HueNote is an audiovisual narrative that visually depicts a user's microphone input.
The program displays a raw signal as faded white rectangles and the FFT of the signal as a circle with peaks corresponding to the magnitude of that specific frequency after all frequencies have been collapsed into a single octave. The circles propogate outwards. The background color changes based on the predominant note.
The result is an immersive programmatic story that reacts fluidly to music, whistling, and experimentative noises.
Mac OS X App (tested on Sierra): HueNote (2 MB)
Building from source: Follow this link to download the huenote project.
From the root directory of the extracted huenote.zip file, run
to build for Mac OS X. To build for other systems, try substituting "make osx" with "make linux-alsa", "make linux-jack", "make linux-pulse", "make cygwin", or "make win32" — depending on the desired target.
In building this audiovisual experience, the notion of "note," or "pitch class," was important to me. Notes represent a fundamental building block in music theory but are not intuitive for computer programs to understand from raw audio.
To capture a simplified essence of what a note is computationally, I collapsed the frequency spectrum into a simple octave in logarithmic space, the same space in which humans interalize pitch.

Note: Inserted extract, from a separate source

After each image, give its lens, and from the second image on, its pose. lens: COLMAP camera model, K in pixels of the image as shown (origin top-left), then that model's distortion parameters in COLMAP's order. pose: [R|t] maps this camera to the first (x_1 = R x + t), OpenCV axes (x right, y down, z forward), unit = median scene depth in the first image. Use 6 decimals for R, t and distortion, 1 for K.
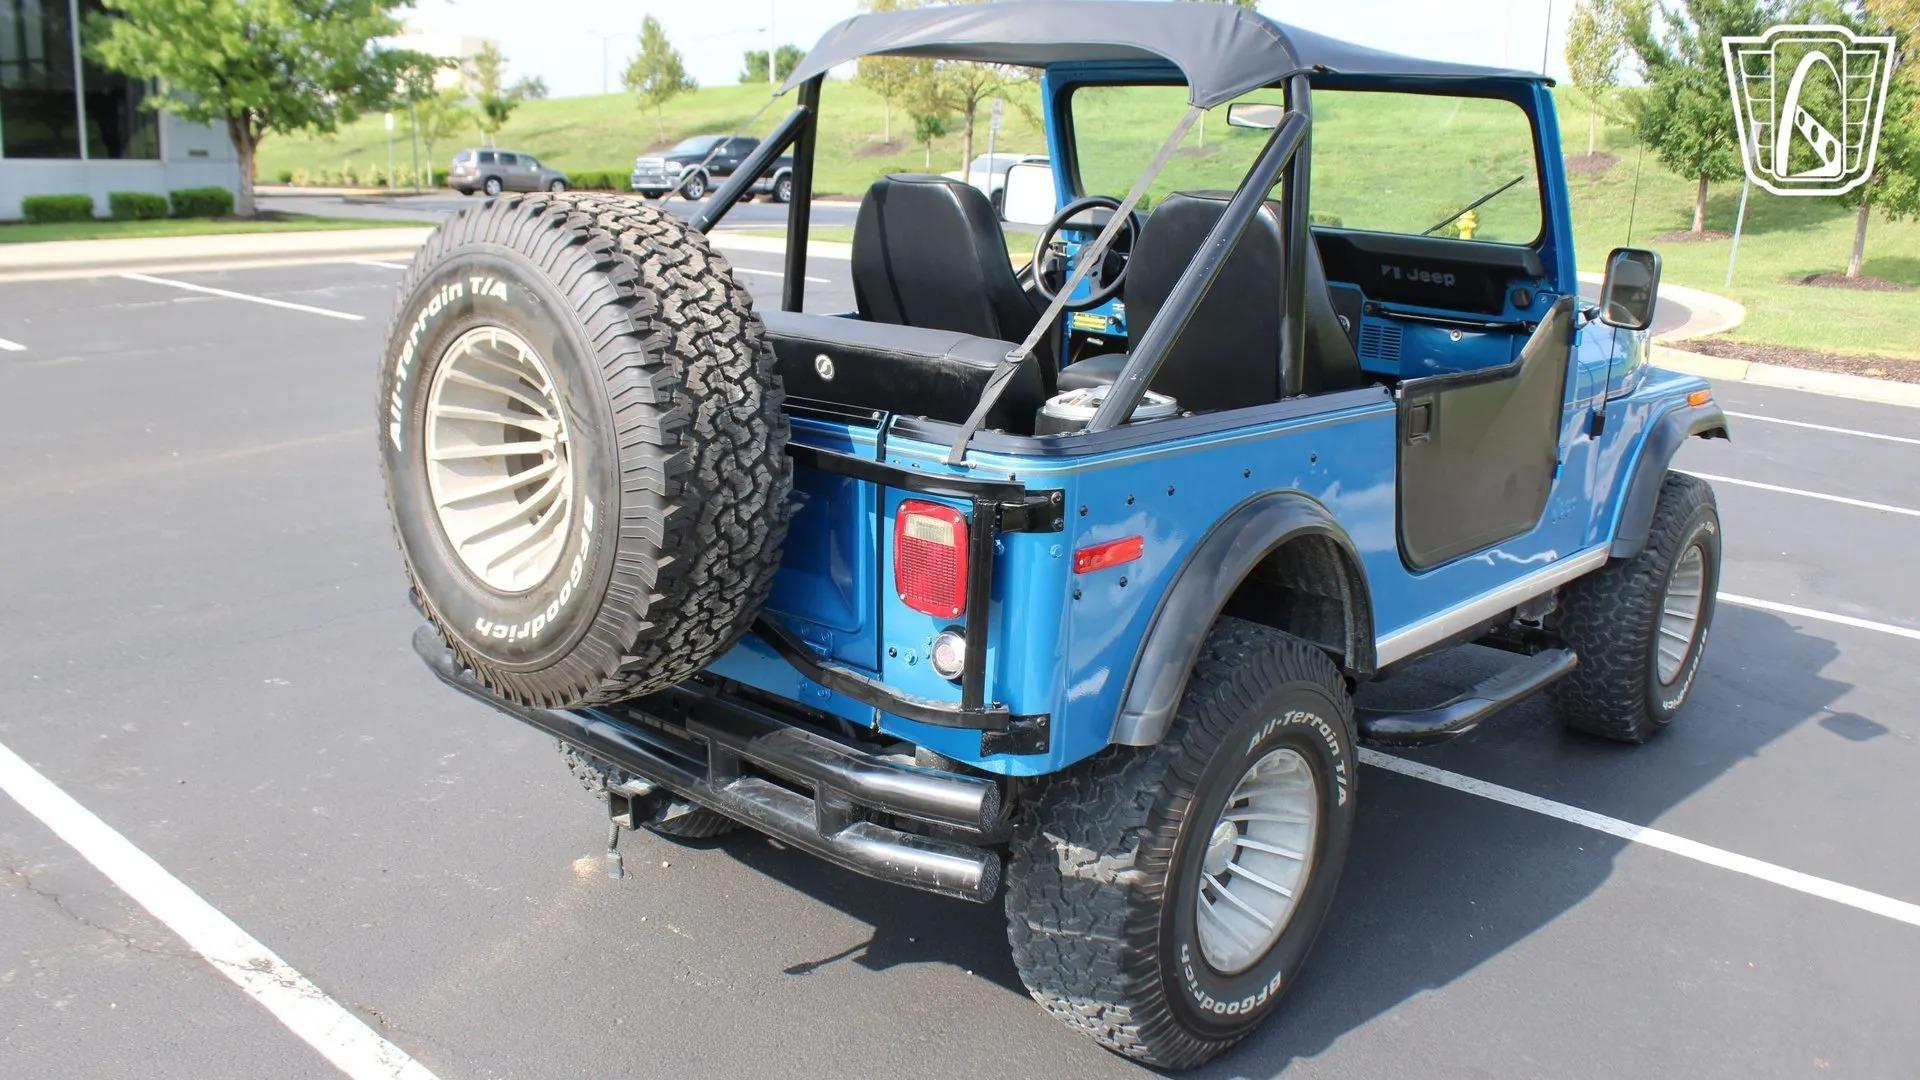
lens RADIAL K [[1606.0, 0, 912.0], [0, 1606.0, 557.0], [0, 0, 1]] dist [-0.174363, 0.149070]
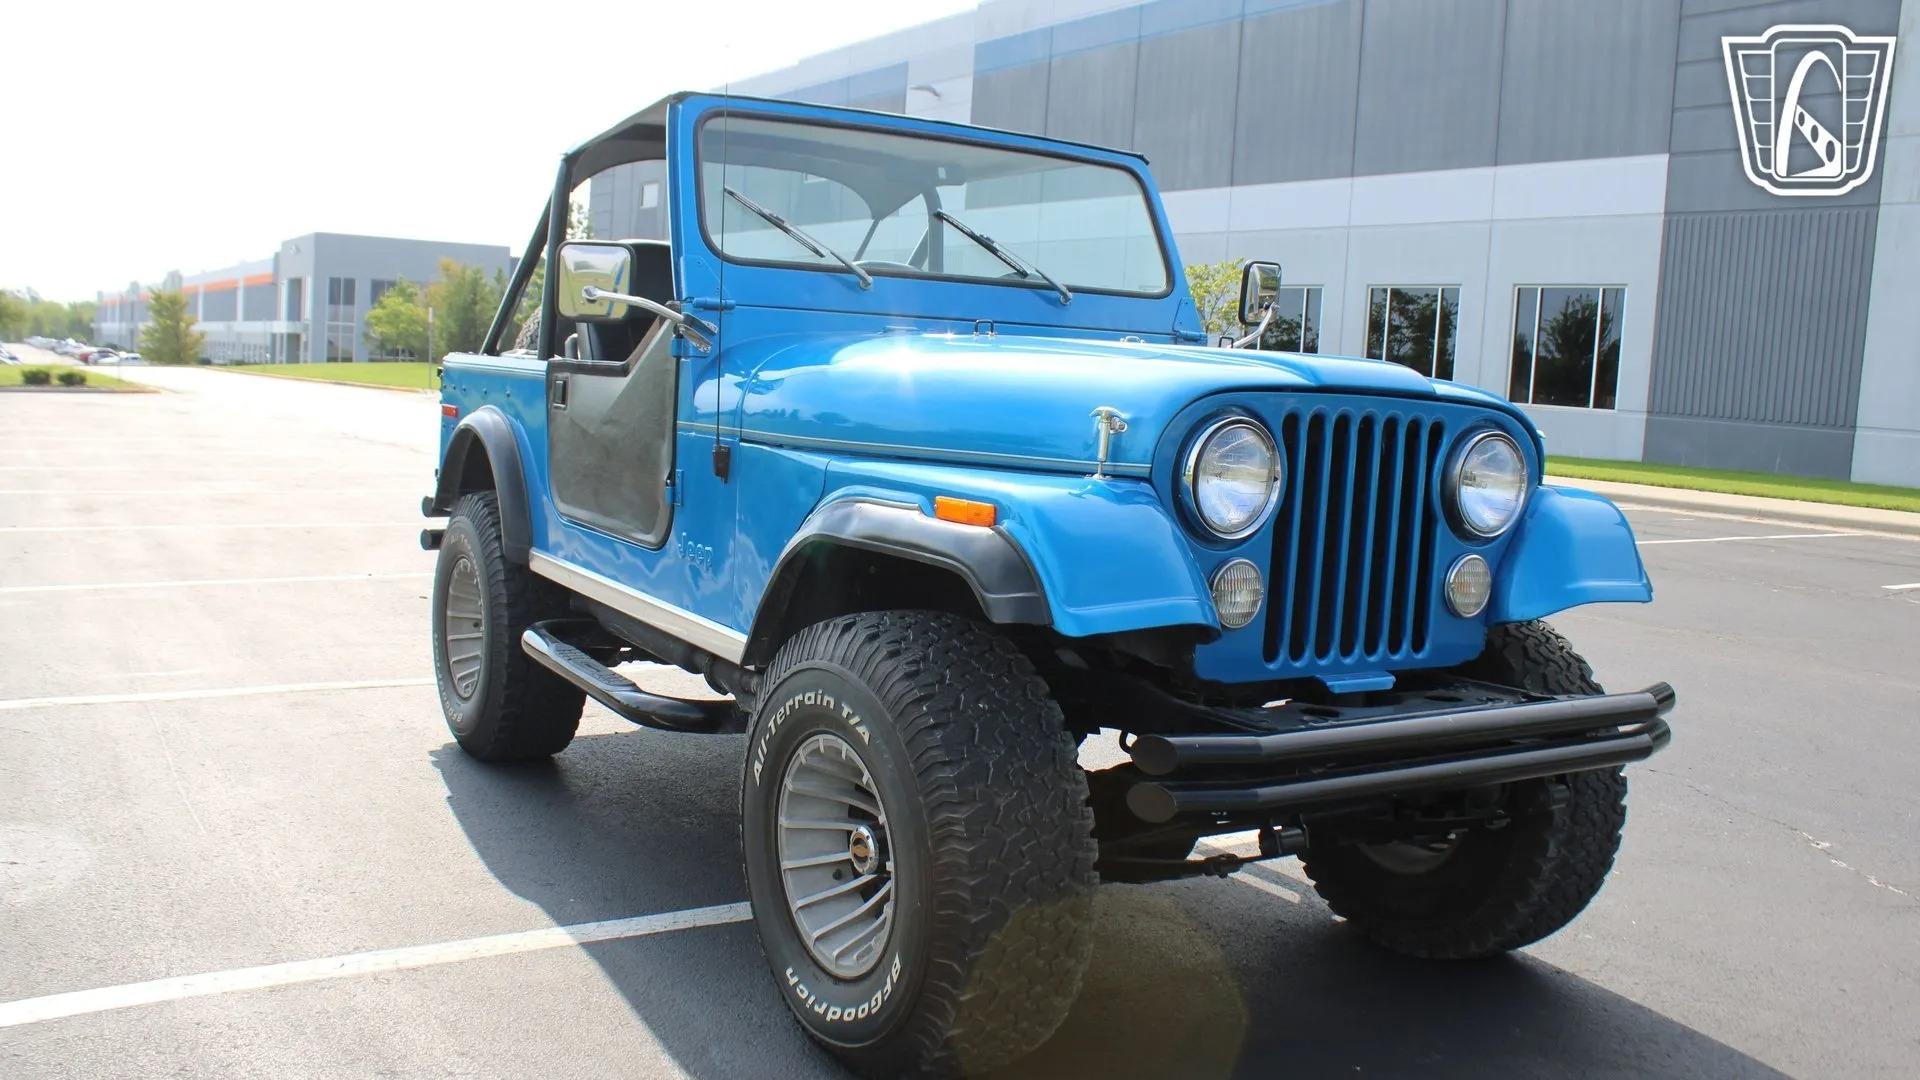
lens RADIAL K [[1602.2, 0, 924.4], [0, 1602.2, 556.7], [0, 0, 1]] dist [-0.174753, 0.152243]
pose [[-0.263426, 0.063050, -0.962617, 1.313631], [-0.298747, 0.943474, 0.143551, -0.206319], [0.917255, 0.325394, -0.229699, 1.402832]]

It was difficult to visualize a line plot of these stacked pitches, as they changed rapidly and did not wrap around nicely. To fix this, I turned the line into a circle and radiated its history outwards so drastic changes could be visualized in real time.
To give the visualization a smooth and fluid feel, all changes happen with Zeno interpolation, that is a gradual percentage change increase towards a desired new state for every visual component every frame.
To improve pitch perception, I used a Hamming window with a large buffer size for the Fast Fourier Transform, which maps raw audio to frequencies and amplitudes and has sharper accuracy if more data is passed in. The raw signal is displayed with a shorter buffer size to show quick changes.
The jagged spiky arrows that soar across the visualization when music gets dramatic were unintentional, but it is the author's opinion that they look cool and add to the visual experience. They are the result of extremely high values in a particular frequency bin, which causes the jag in the circle to be so sharp that the circle no longer appears entirely connected.